Start of INFORMATION
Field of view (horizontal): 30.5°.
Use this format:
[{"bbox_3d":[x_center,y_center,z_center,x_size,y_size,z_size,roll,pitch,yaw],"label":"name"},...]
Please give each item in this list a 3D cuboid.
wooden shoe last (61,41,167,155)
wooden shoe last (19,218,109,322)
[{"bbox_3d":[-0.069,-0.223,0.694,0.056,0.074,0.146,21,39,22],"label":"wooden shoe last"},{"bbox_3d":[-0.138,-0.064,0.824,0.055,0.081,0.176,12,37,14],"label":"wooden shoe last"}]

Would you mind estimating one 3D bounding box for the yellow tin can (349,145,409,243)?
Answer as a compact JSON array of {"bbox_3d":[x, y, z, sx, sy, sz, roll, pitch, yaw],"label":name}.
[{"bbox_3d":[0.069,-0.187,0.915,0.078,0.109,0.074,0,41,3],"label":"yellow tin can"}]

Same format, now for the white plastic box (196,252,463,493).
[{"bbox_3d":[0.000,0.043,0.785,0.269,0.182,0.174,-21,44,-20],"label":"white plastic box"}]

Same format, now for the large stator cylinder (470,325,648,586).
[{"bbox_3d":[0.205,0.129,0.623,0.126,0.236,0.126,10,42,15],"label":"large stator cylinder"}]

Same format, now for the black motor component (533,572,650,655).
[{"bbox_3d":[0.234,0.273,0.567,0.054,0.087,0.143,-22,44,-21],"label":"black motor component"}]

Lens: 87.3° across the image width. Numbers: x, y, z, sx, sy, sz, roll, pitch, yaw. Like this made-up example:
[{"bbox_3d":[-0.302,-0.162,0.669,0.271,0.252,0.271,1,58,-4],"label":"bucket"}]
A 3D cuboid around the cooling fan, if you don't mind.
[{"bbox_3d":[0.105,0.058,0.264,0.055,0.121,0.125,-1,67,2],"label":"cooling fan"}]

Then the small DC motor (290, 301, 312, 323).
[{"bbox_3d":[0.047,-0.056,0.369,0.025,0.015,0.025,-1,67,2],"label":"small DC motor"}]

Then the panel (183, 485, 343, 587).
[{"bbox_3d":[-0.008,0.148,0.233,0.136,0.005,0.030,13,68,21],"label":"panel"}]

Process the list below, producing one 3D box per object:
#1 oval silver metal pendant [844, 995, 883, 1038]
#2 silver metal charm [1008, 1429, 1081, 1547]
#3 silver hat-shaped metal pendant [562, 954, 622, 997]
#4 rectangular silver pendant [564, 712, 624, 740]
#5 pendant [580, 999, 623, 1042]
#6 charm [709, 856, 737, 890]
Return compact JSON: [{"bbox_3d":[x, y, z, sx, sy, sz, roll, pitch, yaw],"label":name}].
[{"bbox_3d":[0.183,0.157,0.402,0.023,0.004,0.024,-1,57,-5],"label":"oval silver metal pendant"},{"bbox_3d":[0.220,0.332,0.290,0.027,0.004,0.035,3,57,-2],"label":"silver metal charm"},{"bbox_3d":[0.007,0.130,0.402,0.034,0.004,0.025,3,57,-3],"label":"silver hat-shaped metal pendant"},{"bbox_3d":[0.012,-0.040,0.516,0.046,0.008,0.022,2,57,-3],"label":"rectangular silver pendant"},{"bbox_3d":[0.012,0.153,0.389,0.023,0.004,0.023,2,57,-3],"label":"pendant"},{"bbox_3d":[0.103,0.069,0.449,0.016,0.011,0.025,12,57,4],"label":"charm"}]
End of INFORMATION
> **PROBLEM TO WORK ON**: Return all the data above, unaltered and complete.

> **COMPLETED TASK**:
Field of view (horizontal): 30.5°.
Use this format:
[{"bbox_3d":[x_center,y_center,z_center,x_size,y_size,z_size,roll,pitch,yaw],"label":"name"},...]
Please give each item in this list a 3D cuboid.
wooden shoe last (61,41,167,155)
wooden shoe last (19,218,109,322)
[{"bbox_3d":[-0.069,-0.223,0.694,0.056,0.074,0.146,21,39,22],"label":"wooden shoe last"},{"bbox_3d":[-0.138,-0.064,0.824,0.055,0.081,0.176,12,37,14],"label":"wooden shoe last"}]

Would you mind estimating one 3D bounding box for the yellow tin can (349,145,409,243)?
Answer as a compact JSON array of {"bbox_3d":[x, y, z, sx, sy, sz, roll, pitch, yaw],"label":name}.
[{"bbox_3d":[0.069,-0.187,0.915,0.078,0.109,0.074,0,41,3],"label":"yellow tin can"}]

Same format, now for the white plastic box (196,252,463,493).
[{"bbox_3d":[0.000,0.043,0.785,0.269,0.182,0.174,-21,44,-20],"label":"white plastic box"}]

Same format, now for the large stator cylinder (470,325,648,586).
[{"bbox_3d":[0.205,0.129,0.623,0.126,0.236,0.126,10,42,15],"label":"large stator cylinder"}]

Same format, now for the black motor component (533,572,650,655).
[{"bbox_3d":[0.234,0.273,0.567,0.054,0.087,0.143,-22,44,-21],"label":"black motor component"}]

Lens: 87.3° across the image width. Numbers: x, y, z, sx, sy, sz, roll, pitch, yaw. Like this made-up example:
[{"bbox_3d":[-0.302,-0.162,0.669,0.271,0.252,0.271,1,58,-4],"label":"bucket"}]
A 3D cuboid around the cooling fan, if you don't mind.
[{"bbox_3d":[0.105,0.058,0.264,0.055,0.121,0.125,-1,67,2],"label":"cooling fan"}]

Then the small DC motor (290, 301, 312, 323).
[{"bbox_3d":[0.047,-0.056,0.369,0.025,0.015,0.025,-1,67,2],"label":"small DC motor"}]

Then the panel (183, 485, 343, 587).
[{"bbox_3d":[-0.008,0.148,0.233,0.136,0.005,0.030,13,68,21],"label":"panel"}]

Process the list below, producing one 3D box per object:
#1 oval silver metal pendant [844, 995, 883, 1038]
#2 silver metal charm [1008, 1429, 1081, 1547]
#3 silver hat-shaped metal pendant [562, 954, 622, 997]
#4 rectangular silver pendant [564, 712, 624, 740]
#5 pendant [580, 999, 623, 1042]
#6 charm [709, 856, 737, 890]
Return compact JSON: [{"bbox_3d":[x, y, z, sx, sy, sz, roll, pitch, yaw],"label":name}].
[{"bbox_3d":[0.183,0.157,0.402,0.023,0.004,0.024,-1,57,-5],"label":"oval silver metal pendant"},{"bbox_3d":[0.220,0.332,0.290,0.027,0.004,0.035,3,57,-2],"label":"silver metal charm"},{"bbox_3d":[0.007,0.130,0.402,0.034,0.004,0.025,3,57,-3],"label":"silver hat-shaped metal pendant"},{"bbox_3d":[0.012,-0.040,0.516,0.046,0.008,0.022,2,57,-3],"label":"rectangular silver pendant"},{"bbox_3d":[0.012,0.153,0.389,0.023,0.004,0.023,2,57,-3],"label":"pendant"},{"bbox_3d":[0.103,0.069,0.449,0.016,0.011,0.025,12,57,4],"label":"charm"}]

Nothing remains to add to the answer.